The Passe-Partout had a monocoque fuselage of rounded rectangular cross-section. Its engine was mounted, with cylinders exposed, in the upper nose. The pilot’s open cockpit placed him just aft of the upper trailing edge but over the lower wing because of the stagger. At the rear a plywood covered tailplane was mounted high on the fuselage and fitted with fabric covered elevators. Both the fin and rounded rudder were also ply covered. Its fixed landing gear was of the conventional tailskid type with mainwheels on a single axle rubber rubber sprung from a frame consisting of two V-form struts from the lower fuselage with a single cross-member.

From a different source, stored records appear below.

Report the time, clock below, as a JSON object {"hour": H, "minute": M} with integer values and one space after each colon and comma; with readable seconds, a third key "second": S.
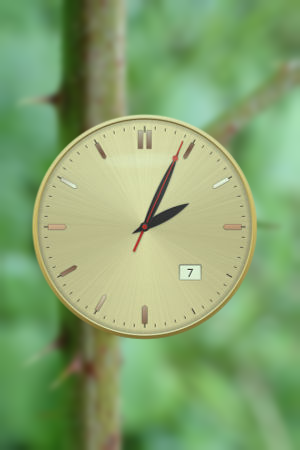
{"hour": 2, "minute": 4, "second": 4}
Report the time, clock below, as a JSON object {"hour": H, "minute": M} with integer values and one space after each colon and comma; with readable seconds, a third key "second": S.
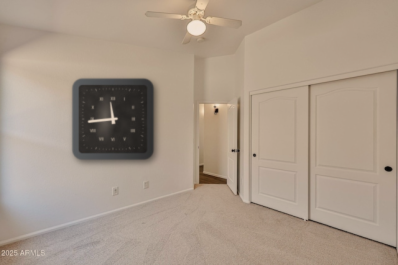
{"hour": 11, "minute": 44}
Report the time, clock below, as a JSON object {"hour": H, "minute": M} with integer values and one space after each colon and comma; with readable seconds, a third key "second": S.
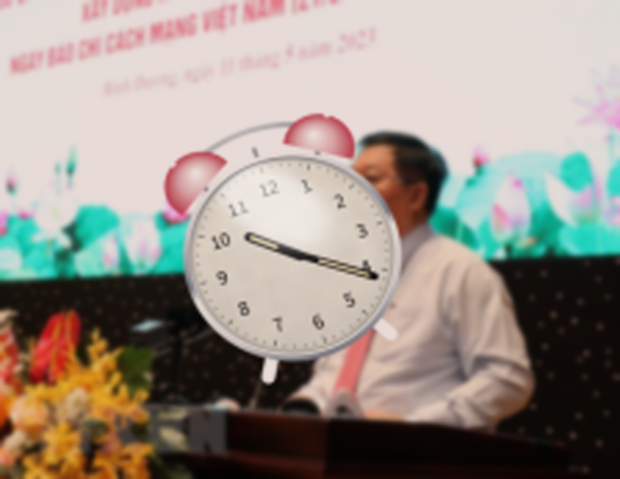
{"hour": 10, "minute": 21}
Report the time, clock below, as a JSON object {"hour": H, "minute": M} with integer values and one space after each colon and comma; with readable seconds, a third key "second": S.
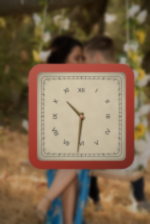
{"hour": 10, "minute": 31}
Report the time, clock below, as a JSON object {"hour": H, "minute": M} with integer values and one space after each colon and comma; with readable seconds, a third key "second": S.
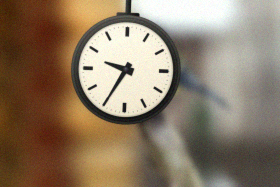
{"hour": 9, "minute": 35}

The Passe-Partout hadn’t yet flown when it appeared at the Paris Salon in December 1919 but it had flown by the following May. Marçay continued to advertise it until at least October 1920 but Flight’s doubts about its practicality seem to have been justified for in May 1928, when the de Marçay company ceased to exist, Les Ailes noted that the Passe-Partout had undertaken only a few, inconclusive trials and further, that de Marçay himself saw it more of a curiosity than a practical aircraft.
Powerplant: 1 × ABC 8 hp, 7.5 kW (10 hp) Propeller: 2-blade Wingspan: 4.04 m (13 ft 3 in) Wing area: 8.50 m2 (91.5 sq ft) Length: 3.797 m (12 ft 5.5 in) Height: 1.37 m (4 ft 6 in) Empty weight: 104 kg (230 lb) Gross weight: 189 kg (417 lb) Endurance: 2 hr Maximum speed: 109 km/h (68 mph, 59 kn) Service ceiling: 1,000 m (3,300 ft) Crew: one
The “Dirigeable” was an unmanned proof-of-concept airship financed by Baron Edmond de Marçay together and designed by Dutchman Johan Kluytmans. It had its propeller positioned amidships and around the circumference of the two-part envelope, driven by an engine that was slung below the envelope. It was tested held by ropes, but was no success. Both de Marçay and Kluytmans went on to design more conventional aircraft.

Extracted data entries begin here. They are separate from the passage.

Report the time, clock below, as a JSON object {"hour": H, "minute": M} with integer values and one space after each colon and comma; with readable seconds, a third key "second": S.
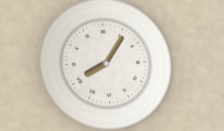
{"hour": 8, "minute": 6}
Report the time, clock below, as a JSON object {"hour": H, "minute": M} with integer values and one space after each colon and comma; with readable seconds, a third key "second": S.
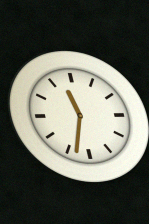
{"hour": 11, "minute": 33}
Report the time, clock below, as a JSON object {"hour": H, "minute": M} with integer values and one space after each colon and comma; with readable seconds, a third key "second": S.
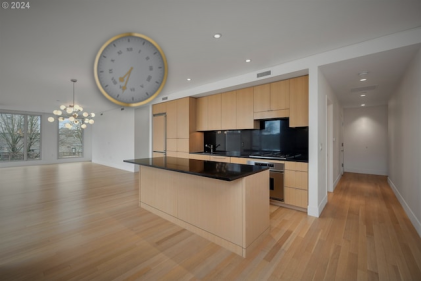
{"hour": 7, "minute": 34}
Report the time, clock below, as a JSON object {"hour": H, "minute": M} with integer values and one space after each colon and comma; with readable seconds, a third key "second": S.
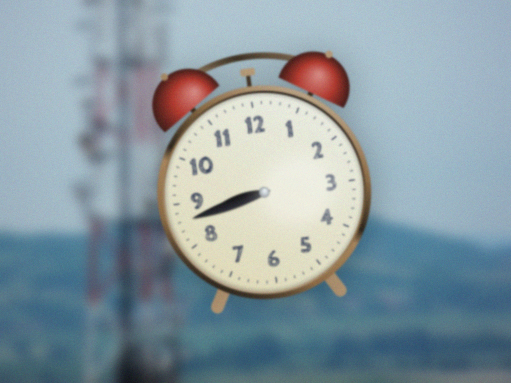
{"hour": 8, "minute": 43}
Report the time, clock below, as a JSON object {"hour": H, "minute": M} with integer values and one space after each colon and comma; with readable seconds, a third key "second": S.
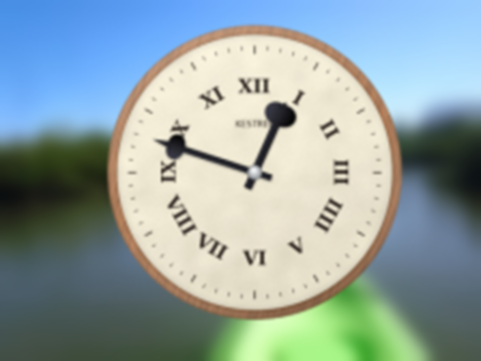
{"hour": 12, "minute": 48}
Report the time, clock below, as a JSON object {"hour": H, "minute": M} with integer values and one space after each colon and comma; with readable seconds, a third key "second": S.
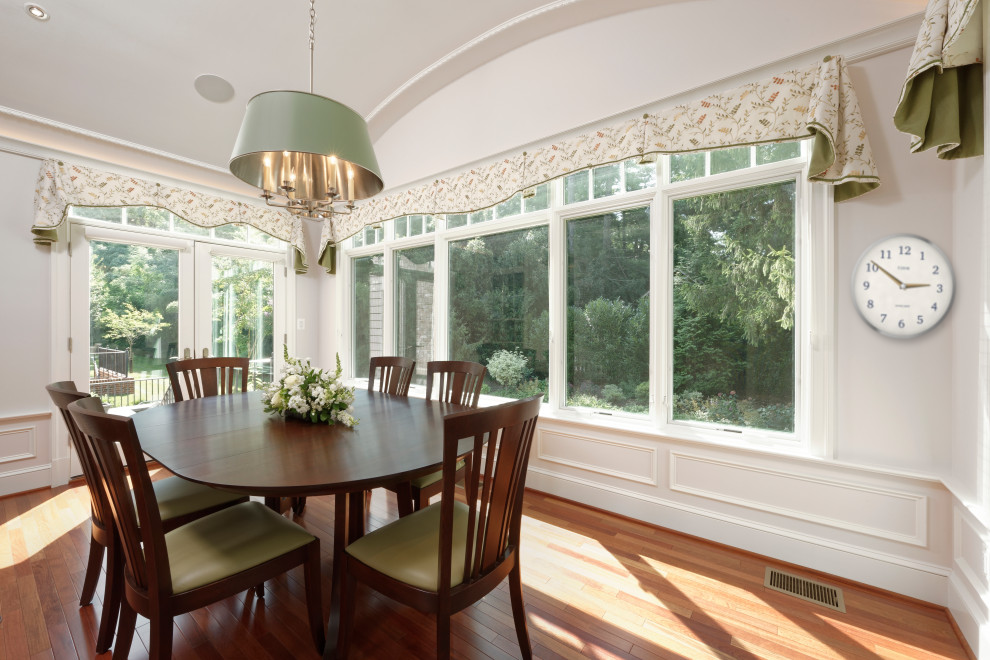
{"hour": 2, "minute": 51}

An experimental single-seat scout, the de Marcay Type C utilised a SPAD 13 fuselage, built in 1919.
The initial design was based on the use of an eight-cylinder Liberty engine, but the difficulties experienced with this engine led to revision of the design to take a 300 hp Hispano-Suiza 8Fb eight-cylinder water-cooled engine as the de Marcay 2 Cl. An unequal-span staggered single-seat biplane with horn-balanced ailerons on the upper wing only and an armament of two synchronised 7,7-mm Vickers machine guns.
The Type C achieved 157 mph at Villacoublay flown by Lt. Lebeau. Although the fastest fighter participating in the 1919 Service Aéronautique contest held at Villacoublay, no production order was placed for the de Marcay 2 Cl and only one prototype was completed.

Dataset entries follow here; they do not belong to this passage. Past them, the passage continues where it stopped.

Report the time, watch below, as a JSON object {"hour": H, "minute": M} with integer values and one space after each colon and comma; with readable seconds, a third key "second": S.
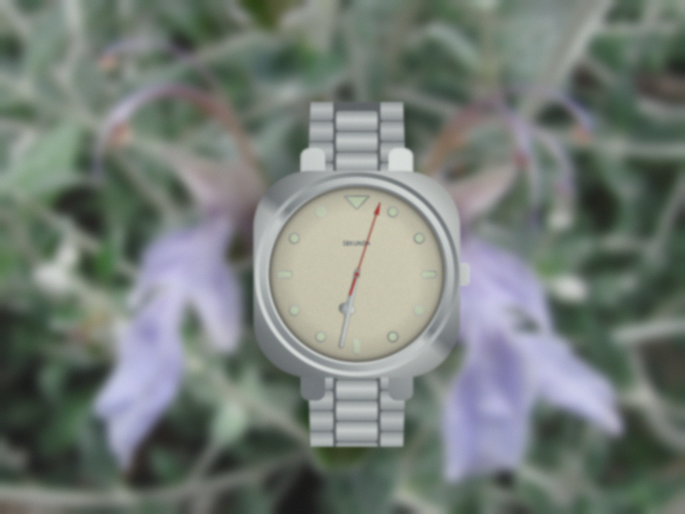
{"hour": 6, "minute": 32, "second": 3}
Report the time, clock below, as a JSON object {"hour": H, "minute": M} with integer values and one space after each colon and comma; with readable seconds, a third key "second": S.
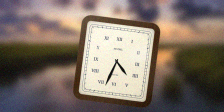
{"hour": 4, "minute": 33}
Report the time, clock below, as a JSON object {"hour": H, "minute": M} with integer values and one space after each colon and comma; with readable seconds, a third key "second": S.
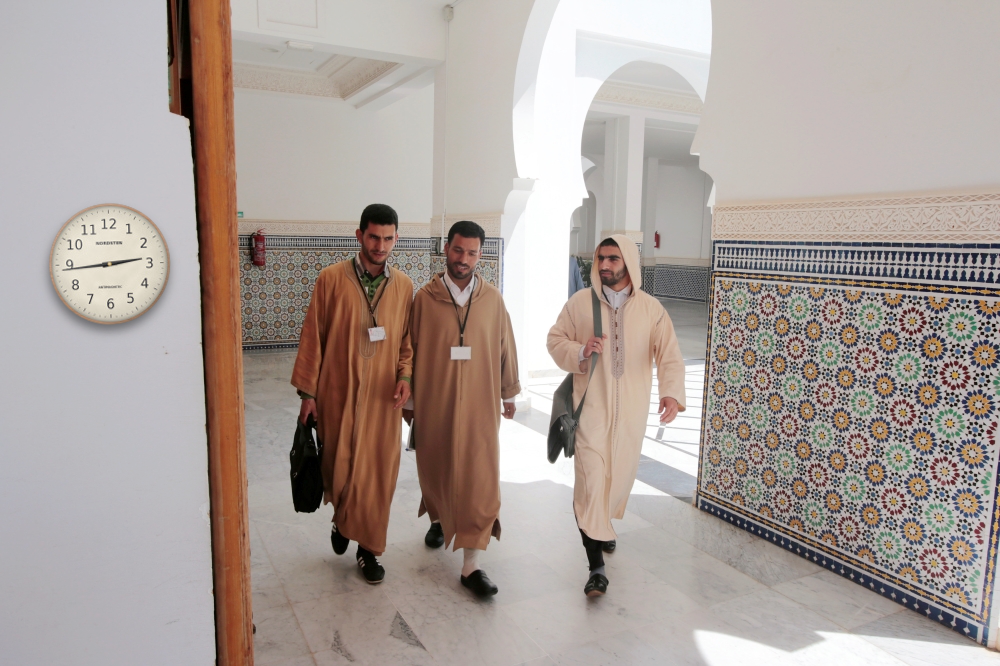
{"hour": 2, "minute": 44}
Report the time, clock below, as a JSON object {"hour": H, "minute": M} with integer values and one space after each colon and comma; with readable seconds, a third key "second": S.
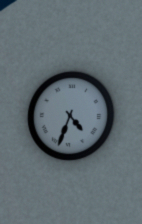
{"hour": 4, "minute": 33}
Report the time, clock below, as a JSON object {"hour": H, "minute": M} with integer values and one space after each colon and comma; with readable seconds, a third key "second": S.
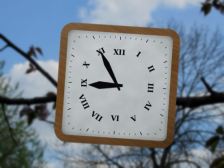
{"hour": 8, "minute": 55}
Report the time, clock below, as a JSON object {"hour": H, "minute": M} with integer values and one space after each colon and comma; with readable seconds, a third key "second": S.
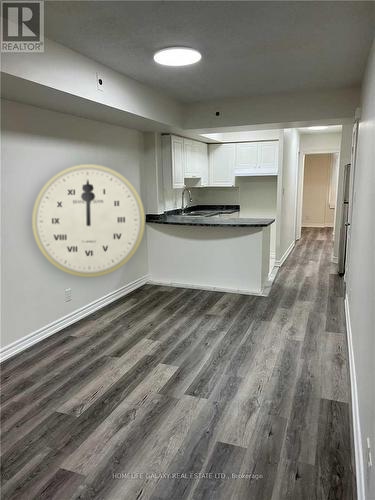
{"hour": 12, "minute": 0}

Engine: 300 hp Hispano-Suiza 8Fb eight-cylinder Max speed, 156 mph (252 km/h) at sea level, 144 mph (232 km/h) at 9,840 ft (3000 m). Time to 16,405 ft (5000 m), 16.27 min. Span, 30 ft 4 1/8 in (9,25 m). Length 21 ft 8.6 in (6,62 m). Wing area, 269.1 sq ft (25,00 sq.m).
The Deleray Aircraft Works D-5 Sport Plane of 1920 was a single-seat open cockpit biplane powered with a 15hp motorcycle engine. The lower wing slightly shorter. It could be practically any motorcycle motor of 12 hp or more. The slab-sided early ultralight was advertised as “complete set of 18 large plans” for $6.00.